30 yıldır devam eden bir savaş, ölen binlerce insan, gözyaşı döken on binlerce anne.
Barış çığlıkları eskisinden daha çok dillendirilir oldu. İnsanlar "vatan" dan daha çok sahip çıkmaya başladılar evlatlarına, insanlarına. Daha kıymetli oldu canlar, topraklardan veyahut devletin militarist-milliyetçi söylemlerinin ardına saklananlardan. Bir milletin her insanının asker doğması söylemine karşılık, bebeklerinin çıplak doğduğunu anladı ve dillendirdi analar. Ne güzeldi o barış çığlıkları sahalarda.
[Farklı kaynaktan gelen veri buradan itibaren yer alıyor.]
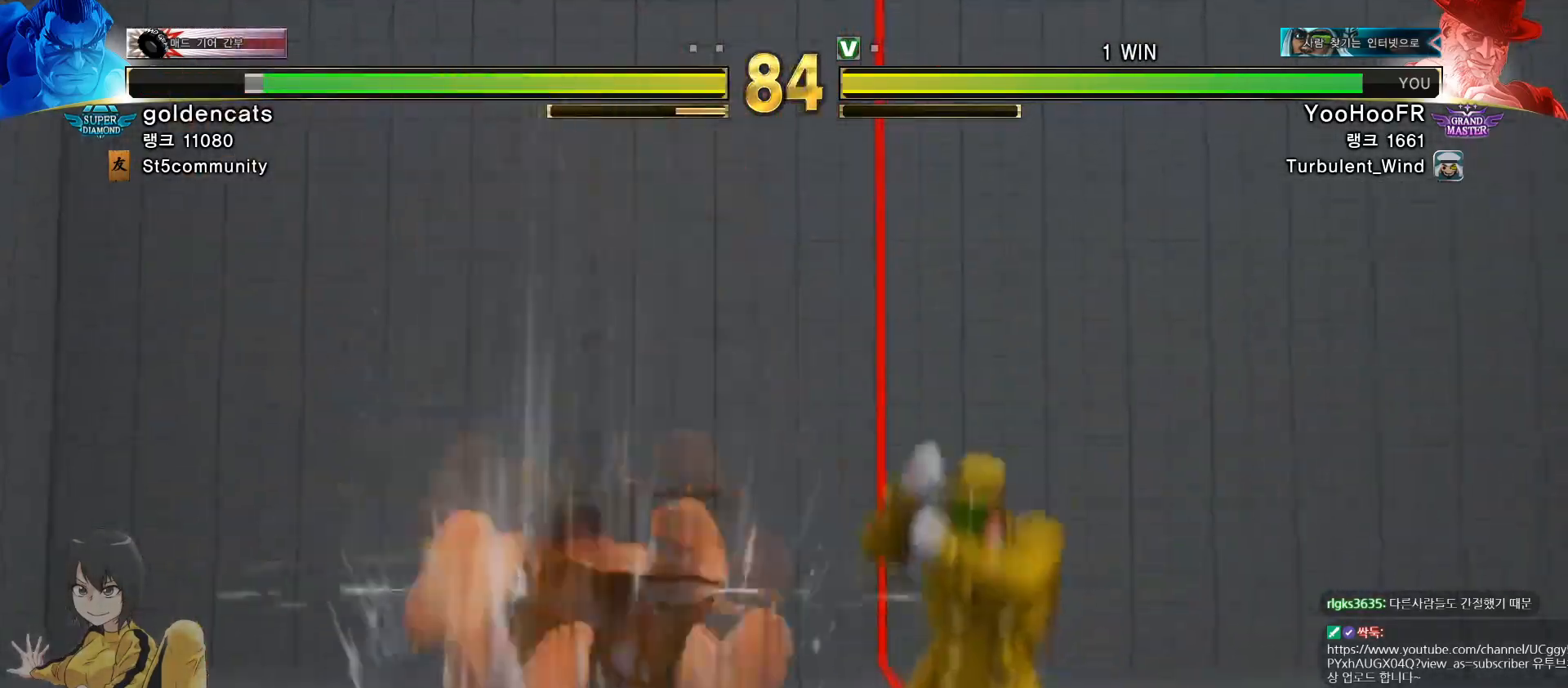
{"buttons": [], "left_stick": "center", "events": [[17, "left_stick", "left"], [34, "CIRCLE", "down"], [34, "TRIANGLE", "down"], [67, "left_stick", "center"], [334, "CIRCLE", "up"], [368, "TRIANGLE", "up"]]}
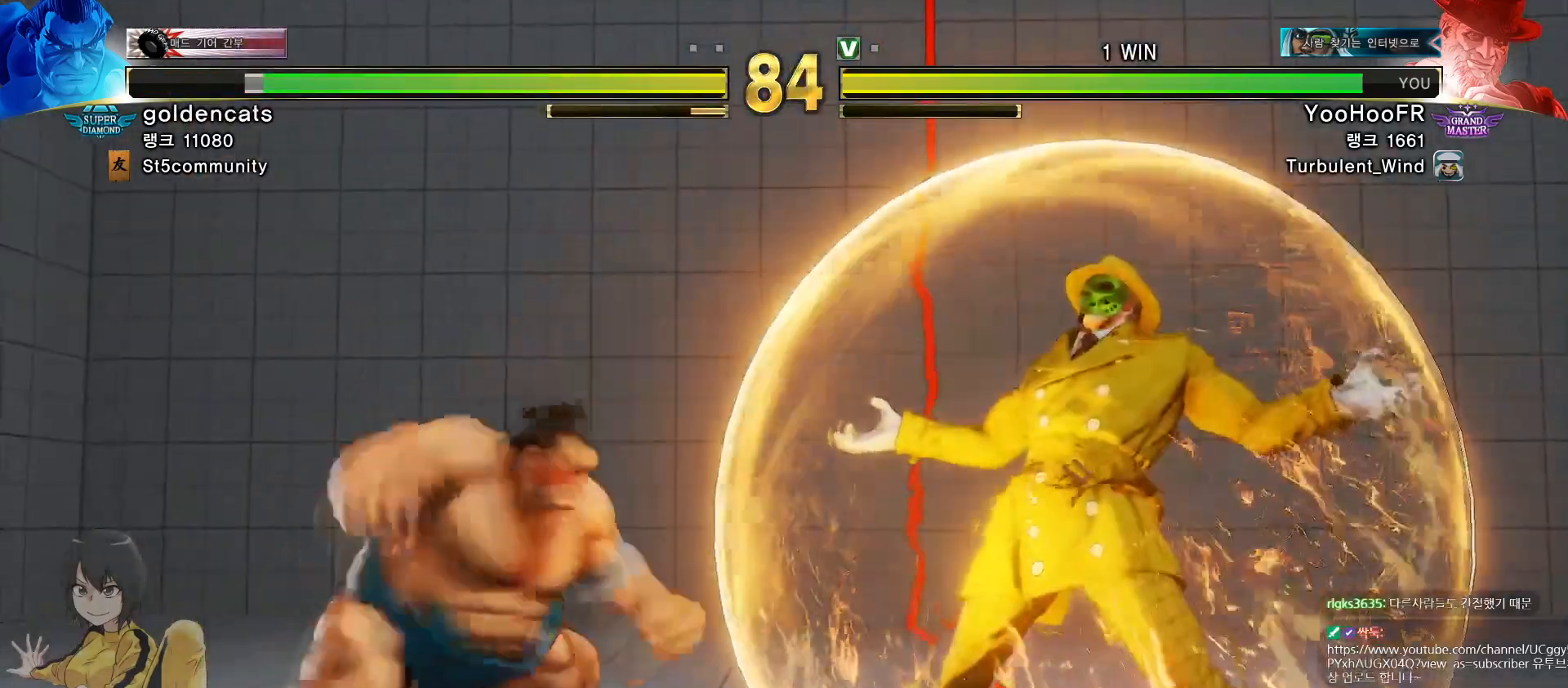
{"buttons": [], "left_stick": "center", "events": [[33, "left_stick", "right"], [167, "left_stick", "down-right"], [400, "left_stick", "center"]]}
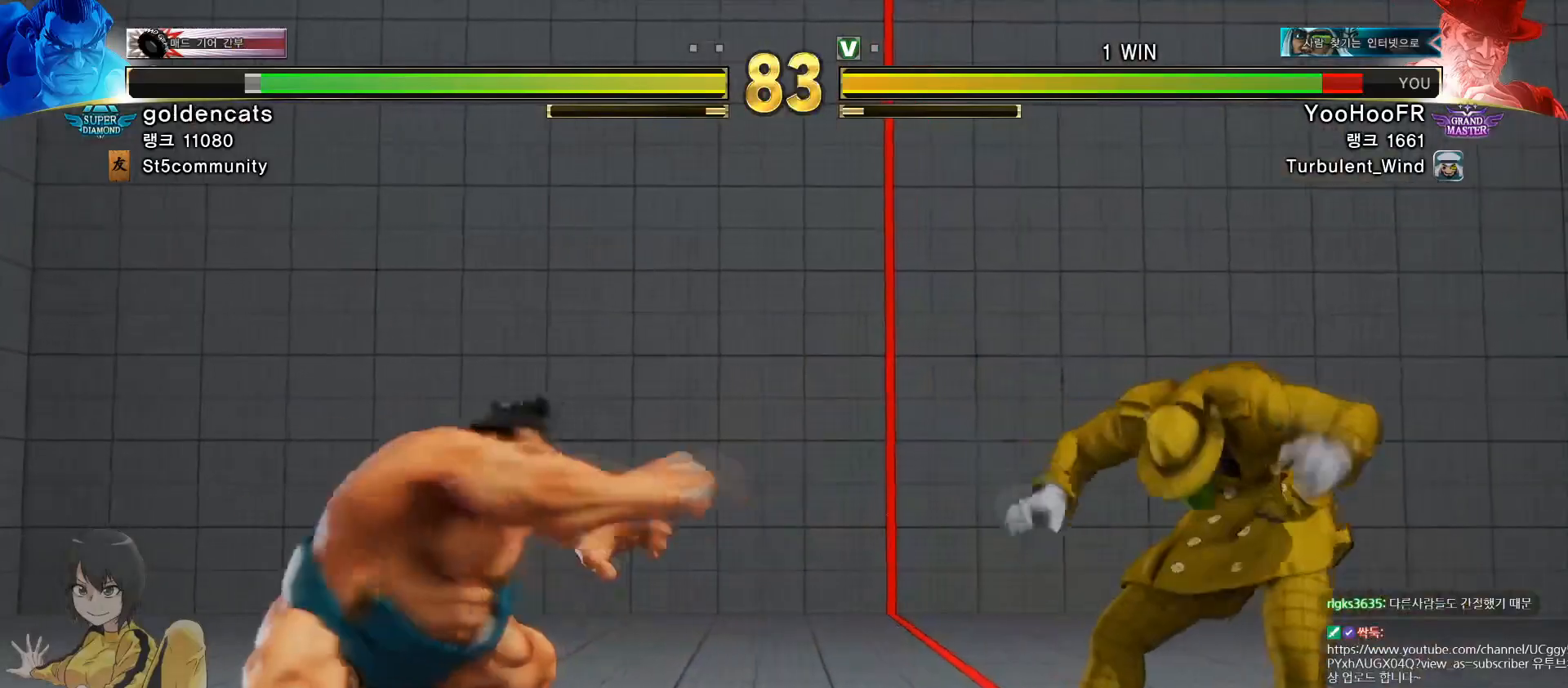
{"buttons": [], "left_stick": "up", "events": [[84, "left_stick", "up"]]}
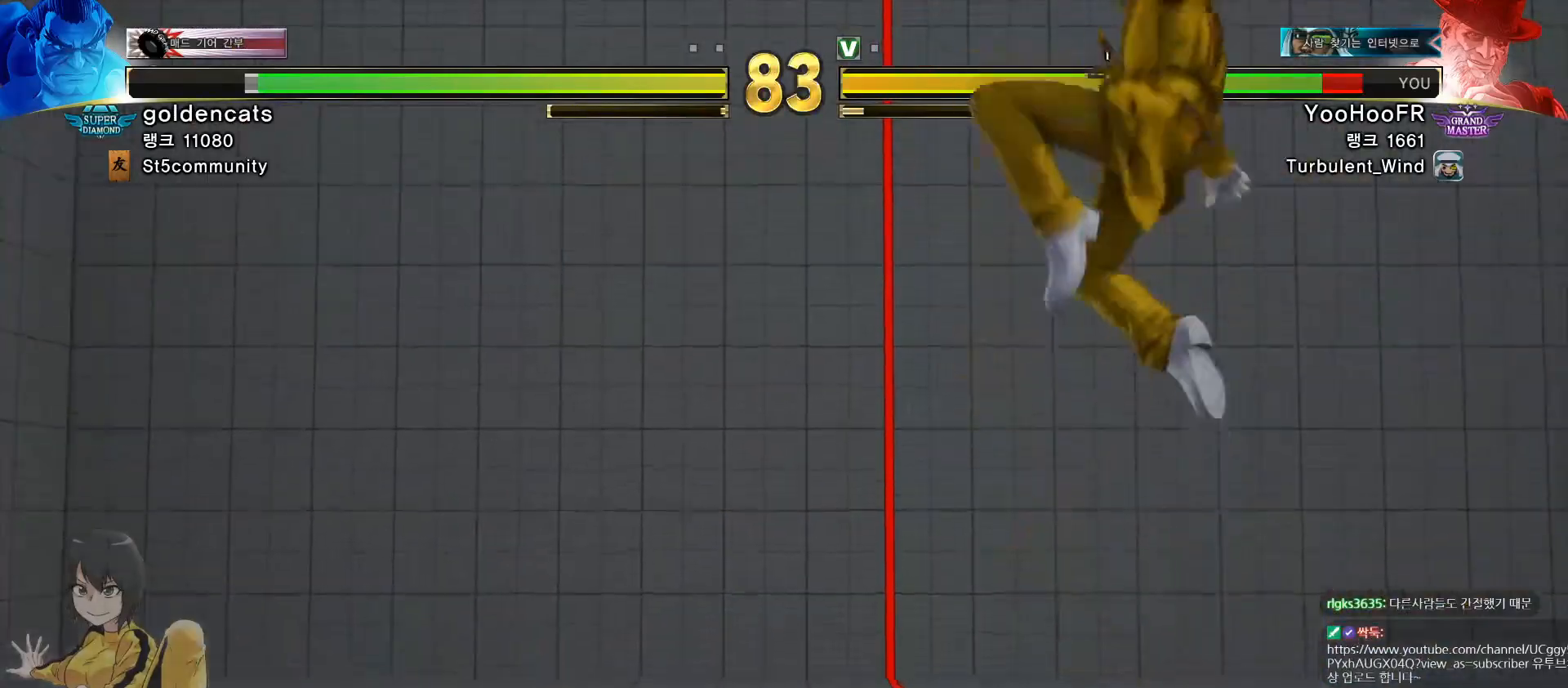
{"buttons": ["CIRCLE", "TRIANGLE"], "left_stick": "center", "events": [[150, "CIRCLE", "down"], [150, "TRIANGLE", "down"], [317, "left_stick", "center"]]}
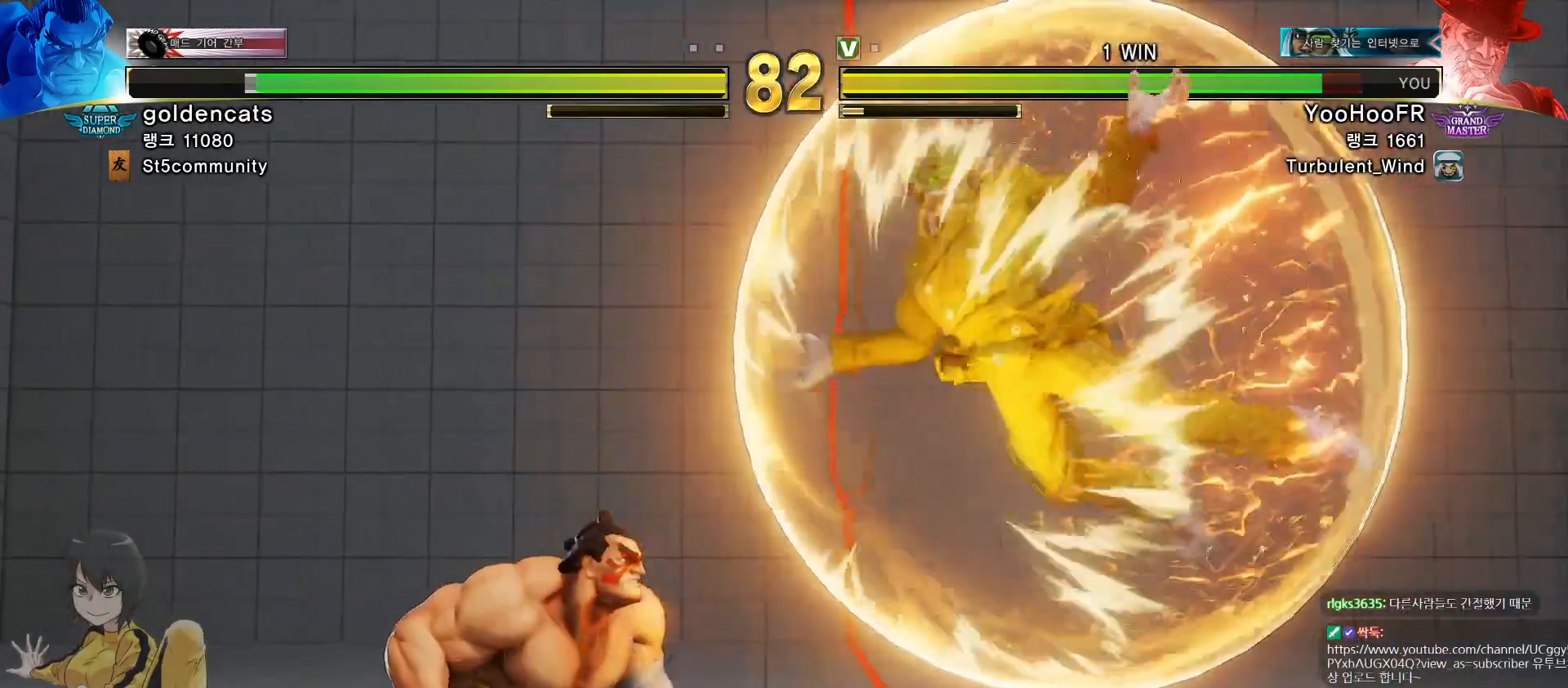
{"buttons": [], "left_stick": "down-right", "events": [[101, "CIRCLE", "up"], [117, "TRIANGLE", "up"], [234, "left_stick", "right"], [284, "left_stick", "down-right"]]}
Biz hep, eğer bir gün barış olacaksa, halkın sayesinde, anaların, kardeşlerin sayesinde olacak diye düşündük. Çünkü siyasetle, savaşla, kanla, öçle bu savaşın bitmediğini, bitmeyeceğini gördük. Siyasetçilerin her ölümden sonra aynı sözleri tekrarladığı, komutanların aynı kindarlığı takındığı, halkın her asker cenazesinde aynı galeyanla sloganlar attığı, günleri çokça yaşadık, yaşıyoruz.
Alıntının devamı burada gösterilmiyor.